As mulheres espanholas deveriam submeter-se a um modelo feminino de submissão e docilidade, mas este modelo foi amplamente contestado pela cultura popular, principalmente pelas mulheres de Hollywood que apareciam nos ecrãs do cinema em filmes exibidos com permissão da censura, conclui a historiadora de arte María Rosón, segundo o jornal El Español.

A sociedade de consumo foi responsável pela introdução de alguma sensualidade na imagem feminina, mas sempre sob o controlo do regime, analisa ainda a investigadora,no livro “Género, memoria y cultura visual en el primer franquismo“, que abrange o período de 1938 a 1953.

O modelo ideológico rígido de feminilidade defendido pela ditadura foi construído com recurso à Igreja Católica, à legislação e também à Secção Feminina do partido Falange Espanhola.

Esta secção do partido único funcionava no Castillo de la Mota, em Medina de Campo (Valladolid), um dos lugares mais assustadores da memória da ditadura de Franco. A casa da Secção Feminina, também conhecida como a casa da “grande família falangista” funcionava como um local onde as mulheres eram educadas segundo a ideologia da domesticidade e de onde saíam para ir pelas aldeias a passar a mensagem ideológica da “Nova Espanha”.
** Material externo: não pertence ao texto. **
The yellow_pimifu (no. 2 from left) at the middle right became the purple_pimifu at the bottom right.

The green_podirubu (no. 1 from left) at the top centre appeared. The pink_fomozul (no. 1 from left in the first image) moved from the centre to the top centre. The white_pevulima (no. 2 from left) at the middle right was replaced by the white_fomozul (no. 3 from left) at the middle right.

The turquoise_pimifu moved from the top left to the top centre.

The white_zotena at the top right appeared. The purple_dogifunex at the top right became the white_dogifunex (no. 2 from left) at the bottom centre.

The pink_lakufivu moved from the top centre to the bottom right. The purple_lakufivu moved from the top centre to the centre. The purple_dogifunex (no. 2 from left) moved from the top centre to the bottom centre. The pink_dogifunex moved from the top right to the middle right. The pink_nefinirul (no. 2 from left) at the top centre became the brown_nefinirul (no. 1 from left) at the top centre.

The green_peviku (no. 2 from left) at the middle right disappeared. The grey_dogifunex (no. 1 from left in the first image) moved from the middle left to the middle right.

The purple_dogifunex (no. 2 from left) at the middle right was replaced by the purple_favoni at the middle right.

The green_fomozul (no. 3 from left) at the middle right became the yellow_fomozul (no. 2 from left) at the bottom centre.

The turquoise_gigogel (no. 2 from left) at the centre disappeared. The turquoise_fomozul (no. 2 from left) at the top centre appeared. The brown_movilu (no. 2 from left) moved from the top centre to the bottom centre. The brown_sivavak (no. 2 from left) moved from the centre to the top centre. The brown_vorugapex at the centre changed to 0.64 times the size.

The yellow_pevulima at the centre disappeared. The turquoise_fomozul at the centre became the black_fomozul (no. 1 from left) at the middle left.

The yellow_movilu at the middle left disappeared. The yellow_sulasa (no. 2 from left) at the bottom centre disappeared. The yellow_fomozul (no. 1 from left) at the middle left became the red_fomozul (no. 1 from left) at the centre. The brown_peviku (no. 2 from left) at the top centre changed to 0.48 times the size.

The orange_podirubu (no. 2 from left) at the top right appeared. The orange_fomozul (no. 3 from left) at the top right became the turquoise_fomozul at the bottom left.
O interior do Castillo de la Mota foi projetado segundo o desenho moderno que “remetia para um ‘glorioso’ passado imperial, com um design “funcionalista”. Para Pilar Primo de Rivera — condessa do Castillo de la Mota, irmã do líder do partido falangista e dirigente da Secção Feminina durante toda a sua vigência — era “um projeto belíssimo, que respeitava as linhas primitivas, mas não esquecia as exigências modernas para que fosse um local onde fosse possível viver e trabalhar.”

O castelo — e a Secção Feminina que aí funcionava — tornou-se símbolo das virtudes femininas defendidas pelo franquismo. “A mera contemplação dos seus muros e torres, a paisagem circundante, é a maior lição sobre as virtudes cristãs e espanholas da austeridade, abnegação e ternura nas quais era tão rica a alma da grande rainha”, disse o general Franco referindo-se à rainha Isabel, a Católica, no dia da inauguração do seu funcionamento a 19 de maio de 1949.